TÂCHES À RÉALISER
1. Dans l'extrait fourni, relevez tous les maux qui, selon la partie « L'histoire », ont dévasté la terre que découvre Héron de Foix.
2. Citez le passage de l'extrait fourni qui commence par « (A Walk with » et se poursuit jusqu'à « bouleverser son existence. ».

EXTRAIT FOURNI
#####

Promenade avec l'amour et la mort

(A Walk with Love and Death)

L'histoire

Le Royaume de France, en plein coeur de la Guerre de Cent ans. Laissant derrière lui Paris et l'Université de la Sorbonne, le jeune Héron de Foix prend la route en direction de la mer, qu'il n'a jamais vue. Au fil de son voyage il découvre une terre dévastée par les guerres, la peste, la famine et le fanatisme religieux. Hébergé pour la nuit dans un château, il y fait la connaissance de Claudia, fille du Seigneur de Saint-Jean. Cette rencontre et les soulèvements paysans qui se multiplient autour de lui vont bouleverser son existence.

Analyse et critique

Après un générique sur fond de tapisseries médiévales, Promenade avec l'amour et la mort s'ouvre sur le plan large d'un paysage de campagne : brume matinale, un arbre solidement campé au centre. Le mouvement naît à l'horizon, duquel se détache la silhouette d'un marcheur. De sa douce voix de poète, Héron de Foix se présente à nous, spectateurs distants de plusieurs siècles, ainsi invités à lui emboîter le pas, à l'accompagner le temps de sa ballade, jusqu'au bout du chemin. Un souhait apparemment simple le guide, celui de voir la mer.

Au bout du rêve

De film en film, John Huston s'est plût à mettre en scène des apprentis aventuriers, individus fiers et libres en quête d'un idéal, qu'il s'agisse de l'or du Trésor de la Sierra Madre, du butin d'Asphalt jungle, de la baleine blanche de Moby Dick ou de la couronne du Kafiristan de L'Homme qui voulut être Roi. Cette quête prend la forme d'une confrontation douloureuse avec un environnement bien précis, patiemment observée par l'oeil du cinéaste. Devant le prix à payer, touchant du doigt leur propre accomplissement, les protagonistes vont-ils perdre leurs illusions ou au contraire s'obstiner ? Leurs intentions resteront-elles pures ou cèderont-ils à la vanité ? Jusqu'à quel point se trouver équivaut à se perdre ? Chez Huston, la nature humaine souvent se révèle faible et corruptible, les hommes sont victimes du désir qui les anime, les excède et les dévore en dépit de tout. Dans un premier temps, ce désir est une force qui les élève, puis, leur rêve entrevu pour quelques précieux instants, ils chutent. Le chemin de Héron de Foix est d'abord illuminé par sa sensibilité de poète. Ses études à la Sorbonne en ont fait un érudit et il souhaite compléter sa formation loin des chaires et des bibliothèques, en allant à la rencontre du monde, dans une volonté d'harmonie et de paix intérieure. Le vent de la liberté le grise, il se repaît des beautés de la campagne de France. Un geste de solidarité le touche, la chanson d'une lavandière l'émeut, les répétitions d'une troupe de comédiens le distraient. Mais au sein de cette Nature qui s'annonçait accueillante et nourricière il y a aussi la mort. Huston ne perd pas de temps pour révéler la face sombre de ce paysage : une rivière charrie un cadavre, une plaine est jonchée de dépouilles d'animaux. Le voyage basculera ainsi constamment entre émerveillement et horreur, faisant progressivement disparaître une bonne part des illusions du jeune homme, avec une violence aussi cruelle qu'implacable. Cette dialectique est déjà à l'oeuvre dans le titre du film, un poème en soi qui mêle dans le même paisible mouvement deux sentiments rendus ici insécables, la mort et l'amour, le funèbre et le sublime. Dans cette France du XIVe siècle c'est le chaos qui semble s'imposer et il faudra toute la force d'un amour digne des légendes pour en supporter les conséquences.

#####

LIGNES DE DONNÉES

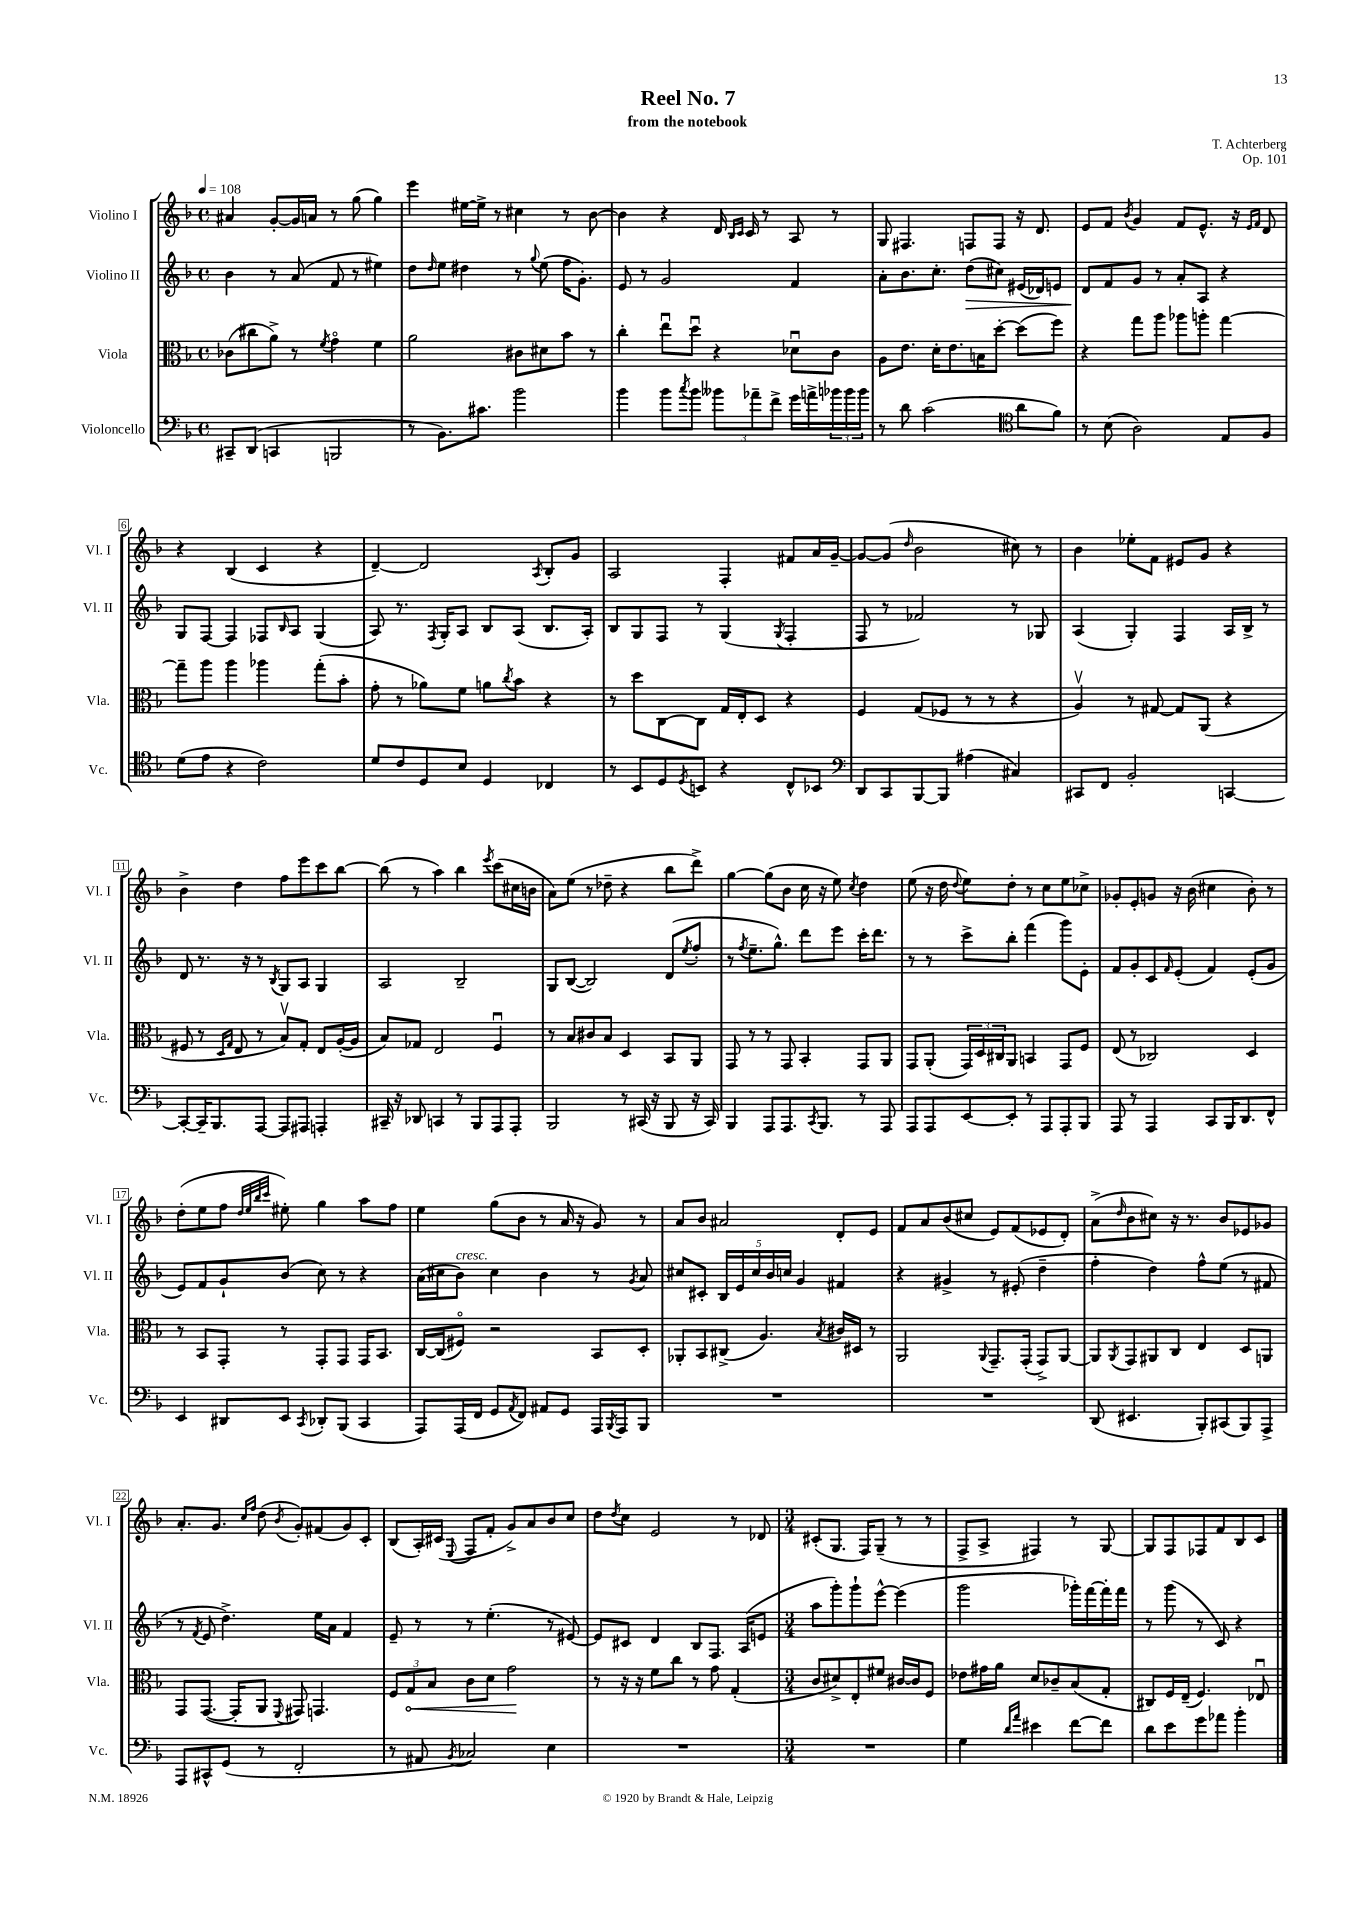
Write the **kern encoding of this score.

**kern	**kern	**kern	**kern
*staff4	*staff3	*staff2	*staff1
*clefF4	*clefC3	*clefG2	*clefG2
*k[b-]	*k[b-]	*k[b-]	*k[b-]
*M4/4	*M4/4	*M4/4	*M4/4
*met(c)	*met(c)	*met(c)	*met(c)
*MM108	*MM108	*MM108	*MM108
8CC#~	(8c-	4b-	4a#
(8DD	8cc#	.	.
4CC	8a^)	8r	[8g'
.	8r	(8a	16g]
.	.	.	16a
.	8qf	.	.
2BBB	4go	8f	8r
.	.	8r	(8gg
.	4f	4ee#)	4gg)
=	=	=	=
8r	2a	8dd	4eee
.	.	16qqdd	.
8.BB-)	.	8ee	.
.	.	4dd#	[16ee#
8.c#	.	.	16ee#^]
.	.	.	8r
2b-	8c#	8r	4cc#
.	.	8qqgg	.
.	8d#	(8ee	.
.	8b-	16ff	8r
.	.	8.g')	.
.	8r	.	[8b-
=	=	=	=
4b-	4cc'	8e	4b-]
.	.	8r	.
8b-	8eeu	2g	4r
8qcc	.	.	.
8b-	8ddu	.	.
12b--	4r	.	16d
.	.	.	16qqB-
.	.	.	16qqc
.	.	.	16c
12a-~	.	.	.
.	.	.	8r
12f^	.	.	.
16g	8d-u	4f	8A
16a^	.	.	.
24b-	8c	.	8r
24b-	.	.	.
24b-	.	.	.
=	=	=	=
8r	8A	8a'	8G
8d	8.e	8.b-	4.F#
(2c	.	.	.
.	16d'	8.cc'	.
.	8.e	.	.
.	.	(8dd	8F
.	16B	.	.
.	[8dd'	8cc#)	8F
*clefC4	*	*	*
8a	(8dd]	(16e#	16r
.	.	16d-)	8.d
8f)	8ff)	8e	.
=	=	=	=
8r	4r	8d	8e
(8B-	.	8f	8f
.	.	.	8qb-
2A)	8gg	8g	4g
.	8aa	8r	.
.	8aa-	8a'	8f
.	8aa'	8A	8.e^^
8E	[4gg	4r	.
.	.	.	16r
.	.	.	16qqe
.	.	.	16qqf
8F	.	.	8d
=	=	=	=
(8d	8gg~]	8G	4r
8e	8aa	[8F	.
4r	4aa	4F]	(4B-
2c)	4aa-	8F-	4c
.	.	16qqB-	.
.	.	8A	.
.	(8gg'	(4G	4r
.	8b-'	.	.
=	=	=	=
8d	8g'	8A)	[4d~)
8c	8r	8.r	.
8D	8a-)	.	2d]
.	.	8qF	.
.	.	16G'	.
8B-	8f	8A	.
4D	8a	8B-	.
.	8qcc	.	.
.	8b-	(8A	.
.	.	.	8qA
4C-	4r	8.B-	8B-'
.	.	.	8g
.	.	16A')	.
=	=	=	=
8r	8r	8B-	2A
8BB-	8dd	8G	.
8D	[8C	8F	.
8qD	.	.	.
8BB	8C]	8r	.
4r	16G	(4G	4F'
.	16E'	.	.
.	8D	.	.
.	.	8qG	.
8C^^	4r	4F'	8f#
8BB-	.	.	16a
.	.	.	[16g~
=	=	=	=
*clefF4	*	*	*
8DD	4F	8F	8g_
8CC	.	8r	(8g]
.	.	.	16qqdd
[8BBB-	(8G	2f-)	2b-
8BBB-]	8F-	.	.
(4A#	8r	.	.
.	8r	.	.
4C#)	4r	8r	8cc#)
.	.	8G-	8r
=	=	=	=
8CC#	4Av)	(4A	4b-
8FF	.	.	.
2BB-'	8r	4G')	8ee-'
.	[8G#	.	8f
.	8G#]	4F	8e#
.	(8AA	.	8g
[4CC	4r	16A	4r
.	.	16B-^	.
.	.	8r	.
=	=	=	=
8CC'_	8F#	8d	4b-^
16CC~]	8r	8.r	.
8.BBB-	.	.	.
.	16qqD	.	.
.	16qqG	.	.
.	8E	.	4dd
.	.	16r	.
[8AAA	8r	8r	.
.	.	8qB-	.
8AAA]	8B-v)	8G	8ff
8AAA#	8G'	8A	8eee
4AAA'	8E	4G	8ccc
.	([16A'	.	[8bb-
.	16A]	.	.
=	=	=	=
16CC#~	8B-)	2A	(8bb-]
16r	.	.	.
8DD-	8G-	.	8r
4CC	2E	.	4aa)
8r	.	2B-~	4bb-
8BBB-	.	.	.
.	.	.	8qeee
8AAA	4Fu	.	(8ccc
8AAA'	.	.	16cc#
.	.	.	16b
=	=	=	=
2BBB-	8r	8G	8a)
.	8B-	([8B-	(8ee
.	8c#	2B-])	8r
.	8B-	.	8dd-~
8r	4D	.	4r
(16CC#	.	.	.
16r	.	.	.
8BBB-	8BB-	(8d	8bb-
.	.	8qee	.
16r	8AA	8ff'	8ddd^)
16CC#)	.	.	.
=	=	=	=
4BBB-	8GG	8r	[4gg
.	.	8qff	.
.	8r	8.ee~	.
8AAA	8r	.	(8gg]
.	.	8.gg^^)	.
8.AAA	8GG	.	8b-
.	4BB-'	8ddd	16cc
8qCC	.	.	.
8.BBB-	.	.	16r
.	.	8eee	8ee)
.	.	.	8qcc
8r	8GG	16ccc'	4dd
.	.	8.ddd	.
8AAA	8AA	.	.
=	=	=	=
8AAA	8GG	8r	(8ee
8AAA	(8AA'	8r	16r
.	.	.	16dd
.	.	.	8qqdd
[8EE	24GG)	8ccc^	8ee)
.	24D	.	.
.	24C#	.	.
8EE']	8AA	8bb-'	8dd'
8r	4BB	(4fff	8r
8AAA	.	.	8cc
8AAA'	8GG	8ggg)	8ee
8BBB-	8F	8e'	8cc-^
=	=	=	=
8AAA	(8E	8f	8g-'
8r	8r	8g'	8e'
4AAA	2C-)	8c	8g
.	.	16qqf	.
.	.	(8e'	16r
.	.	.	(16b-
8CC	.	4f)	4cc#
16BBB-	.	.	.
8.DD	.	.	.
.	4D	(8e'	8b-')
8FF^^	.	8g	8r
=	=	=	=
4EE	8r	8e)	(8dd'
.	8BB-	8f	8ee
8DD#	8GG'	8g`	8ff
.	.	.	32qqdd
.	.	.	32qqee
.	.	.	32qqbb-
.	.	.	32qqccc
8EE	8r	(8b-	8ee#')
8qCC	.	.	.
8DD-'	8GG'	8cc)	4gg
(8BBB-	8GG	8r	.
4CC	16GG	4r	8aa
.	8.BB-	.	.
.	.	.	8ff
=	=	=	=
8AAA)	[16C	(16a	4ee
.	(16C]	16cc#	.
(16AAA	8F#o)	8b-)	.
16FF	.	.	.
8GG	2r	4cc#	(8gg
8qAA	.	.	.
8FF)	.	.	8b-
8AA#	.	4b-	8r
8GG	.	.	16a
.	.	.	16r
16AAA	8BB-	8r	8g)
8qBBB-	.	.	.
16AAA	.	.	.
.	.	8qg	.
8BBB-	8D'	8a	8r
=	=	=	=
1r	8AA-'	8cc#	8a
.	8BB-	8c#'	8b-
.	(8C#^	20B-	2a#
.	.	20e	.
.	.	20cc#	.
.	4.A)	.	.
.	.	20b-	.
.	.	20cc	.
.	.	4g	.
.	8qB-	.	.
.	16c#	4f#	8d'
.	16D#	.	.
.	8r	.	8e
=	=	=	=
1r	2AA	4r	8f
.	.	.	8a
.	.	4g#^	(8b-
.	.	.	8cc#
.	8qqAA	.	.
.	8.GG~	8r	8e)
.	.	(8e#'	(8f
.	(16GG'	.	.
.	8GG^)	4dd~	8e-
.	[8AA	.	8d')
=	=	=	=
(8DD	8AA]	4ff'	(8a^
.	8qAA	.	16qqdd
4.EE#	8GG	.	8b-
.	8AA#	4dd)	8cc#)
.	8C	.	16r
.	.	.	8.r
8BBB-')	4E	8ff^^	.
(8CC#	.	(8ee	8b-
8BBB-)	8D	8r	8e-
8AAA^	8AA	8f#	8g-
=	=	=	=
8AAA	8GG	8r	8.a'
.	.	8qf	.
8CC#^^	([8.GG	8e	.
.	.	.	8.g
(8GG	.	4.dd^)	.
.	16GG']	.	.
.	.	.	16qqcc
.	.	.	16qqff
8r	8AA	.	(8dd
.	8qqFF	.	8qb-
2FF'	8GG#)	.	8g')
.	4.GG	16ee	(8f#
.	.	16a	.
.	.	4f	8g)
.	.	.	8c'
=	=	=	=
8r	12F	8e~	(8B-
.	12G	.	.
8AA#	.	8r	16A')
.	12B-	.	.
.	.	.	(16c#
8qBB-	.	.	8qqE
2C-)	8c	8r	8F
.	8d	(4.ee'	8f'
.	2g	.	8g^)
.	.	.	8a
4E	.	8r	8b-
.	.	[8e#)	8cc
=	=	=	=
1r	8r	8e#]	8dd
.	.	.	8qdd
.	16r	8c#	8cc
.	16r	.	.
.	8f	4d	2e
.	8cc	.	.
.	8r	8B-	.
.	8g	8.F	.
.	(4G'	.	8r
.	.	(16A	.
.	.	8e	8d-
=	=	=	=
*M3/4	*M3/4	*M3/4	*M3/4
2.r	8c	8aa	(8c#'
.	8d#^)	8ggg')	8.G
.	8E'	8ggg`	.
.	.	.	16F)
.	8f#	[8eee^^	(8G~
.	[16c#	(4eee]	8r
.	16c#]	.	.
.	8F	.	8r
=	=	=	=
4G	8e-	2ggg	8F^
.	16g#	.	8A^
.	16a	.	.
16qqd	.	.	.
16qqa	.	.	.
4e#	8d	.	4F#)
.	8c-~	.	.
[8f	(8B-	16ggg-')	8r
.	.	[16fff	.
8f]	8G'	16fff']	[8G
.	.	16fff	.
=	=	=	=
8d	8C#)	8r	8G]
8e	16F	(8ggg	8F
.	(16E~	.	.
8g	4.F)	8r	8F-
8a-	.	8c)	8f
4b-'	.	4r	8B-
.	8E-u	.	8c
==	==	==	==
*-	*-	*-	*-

#####

RÉPONSES
1.
- les guerres
- la peste
- la famine
- le fanatisme religieux

2.
(A Walk with Love and Death)

L'histoire

Le Royaume de France, en plein coeur de la Guerre de Cent ans. Laissant derrière lui Paris et l'Université de la Sorbonne, le jeune Héron de Foix prend la route en direction de la mer, qu'il n'a jamais vue. Au fil de son voyage il découvre une terre dévastée par les guerres, la peste, la famine et le fanatisme religieux. Hébergé pour la nuit dans un château, il y fait la connaissance de Claudia, fille du Seigneur de Saint-Jean. Cette rencontre et les soulèvements paysans qui se multiplient autour de lui vont bouleverser son existence.